Rogery part communiquer le tout au capitaine. Bientôt nous recevons réponse : pas d’exercice cet après-midi. Pour les citations, le capitaine s’en charge. Bon !
Nous quittons la table. Pour ne pas avoir d’ennuis, je fais rassembler la compagnie aussitôt, en envoyant Rogery crier partout rassemblement des sections. Je puis donc en toute tranquillité procéder à l’appel grâce à mon contrôle nominatif, faire venir les cuisiniers et à 13 heures 30 avoir mon monde au complet. Après avoir averti mes poilus que toute absence vaudra huit jours de prison, je les conduis à l’infirmerie située près du bureau du colonel.
Je passe deux heures dans l’atmosphère surchauffée de la salle. J’inscris chaque nom et arrive ainsi à avoir fait passer tout le monde. Pour récompense, je suis piqué, mais j’ai la satisfaction de voir piquer Gibert et Cattelot qui me paient ainsi leurs petites chines de ces jours derniers au sujet de mon bras. Je les verrai eux aussi demain.
Je rentre au bureau en disant à Lannoy qu’il a de la chance de passer chaque fois au travers. Naturellement il me remercie, c’est bien le moins qu’il puisse faire.

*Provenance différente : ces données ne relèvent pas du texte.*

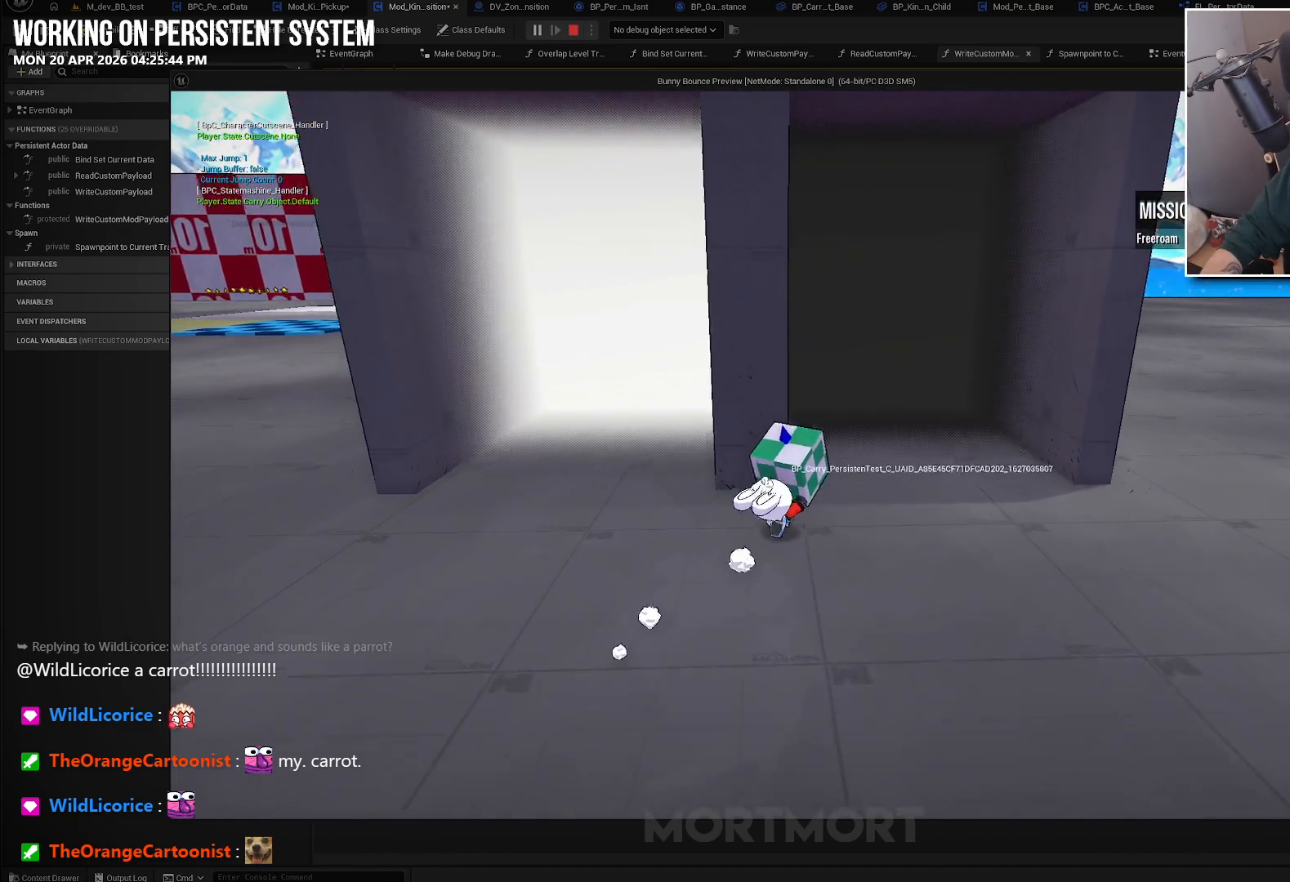
{"buttons": [], "left_stick": "up-right", "right_stick": "center", "events": []}
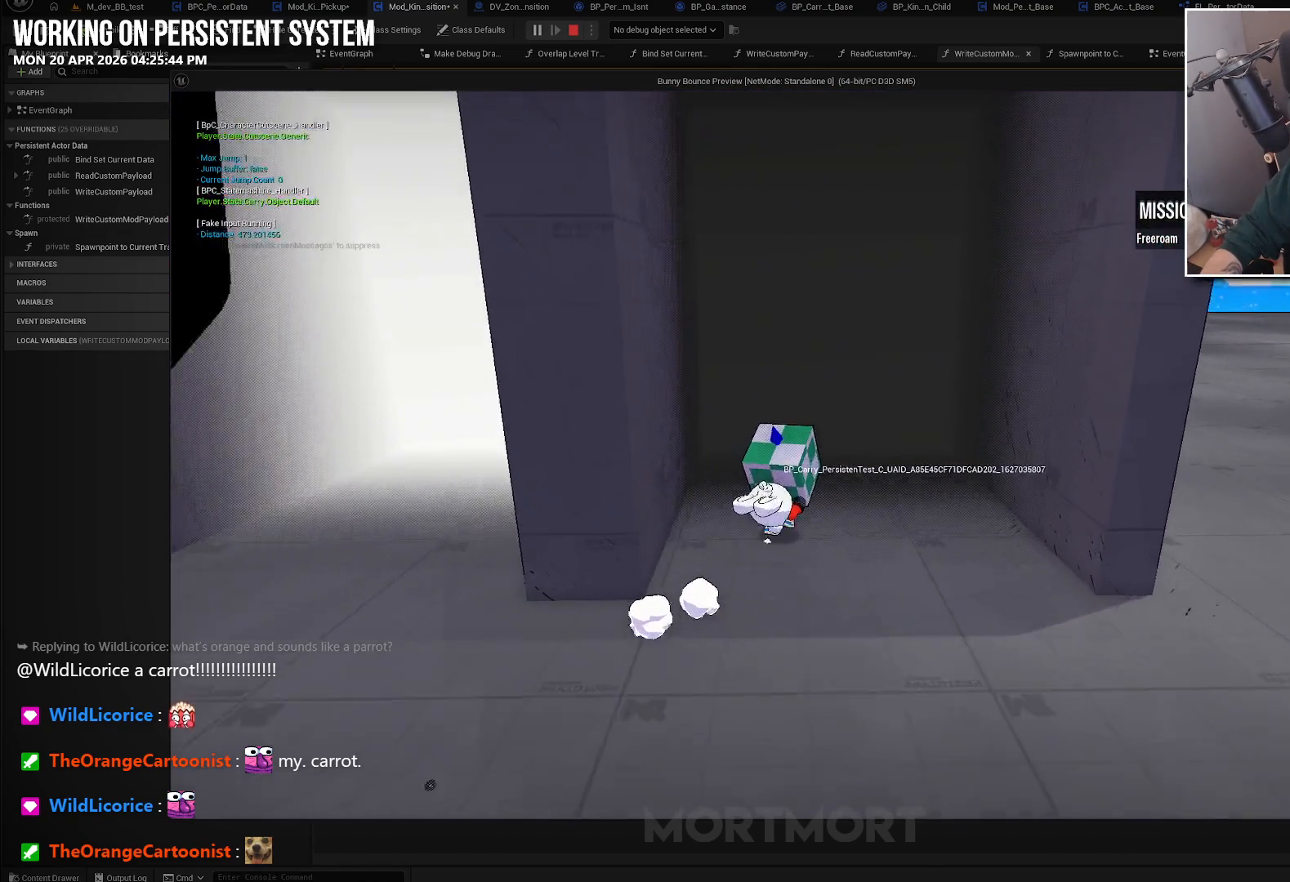
{"buttons": [], "left_stick": "center", "right_stick": "center", "events": [[100, "left_stick", "center"]]}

Il est 4 heures ; nous recevons la visite du capitaine qui vient nous demander s’il n’y a rien de nouveau. Il s’est chargé des citations. Nous ne savons donc pas qui est proposé. Mystère ? Le capitaine s’en va. Il parle du cochon avant de partir et demande si les hommes ont été contents, s’il était bon ? Naturellement nous répondons par l’affirmative. Nous rions quand il est parti ; le cochon, nous n’y pensions plus ! On fait venir Delbarre qui nous raconte qu’il fut tué ce matin et [qu’il] nous a fait donner nos parts à nos cuisiniers. On lui réclame des saucisses et du boudin qu’il nous promet.
Mon bras me fait bien mal. Je me mets, fiévreux, au coin du feu et ne bouge plus. Je ne sors pas ce soir. Réellement, le vaccin me fait de l’effet.
Nous nous mettons à table à 7 heures quand Mascart s’amène, disant que demain il y a tir à Passavant pour le 2e bataillon. Rassemblement à Le Chemin avec les autres bataillons pour la remise de décorations aux commandant Vasson et capitaines de Lannurien et Sénéchal.
Départ 8 heures. Rentrée dans l’après-midi. Repas sur le terrain.
Aussitôt Rogery part communiquer la note au capitaine. J’adresse une demande d’exemption. Je me fais porter malade à cause de ma vaccination d’aujourd’hui. Il revient une heure après à la fin du repas.
Rassemblement de la compagnie à 7 heures 45. Départ 8 heures. Tenue de campagne complète. Les cuisiniers emporteront de quoi faire du café et popote*. Tout le monde présent sans exception.
Mon exemption est accordée, c’est ce que je vois de plus clair. Mon bras d’ailleurs me fait bien mal.
Nous nous couchons à 9 heures. Je constate que Gibert et Cattelot ne sont pas brillants et ne remuent pas le bras piqué sans raison. Je ne dis rien mais cela me fait sourire.
Je ne sais fermer l’œil car j’ai une fièvre de cheval. Lannoy, avant d’aller se coucher, fait sa situation de prise d’armes. Il laisse Licour à ma disposition. Mais toute la compagnie marchera puisqu’il doit marcher lui-même, ce qui n’a pas l’air de l’enchanter outre mesure.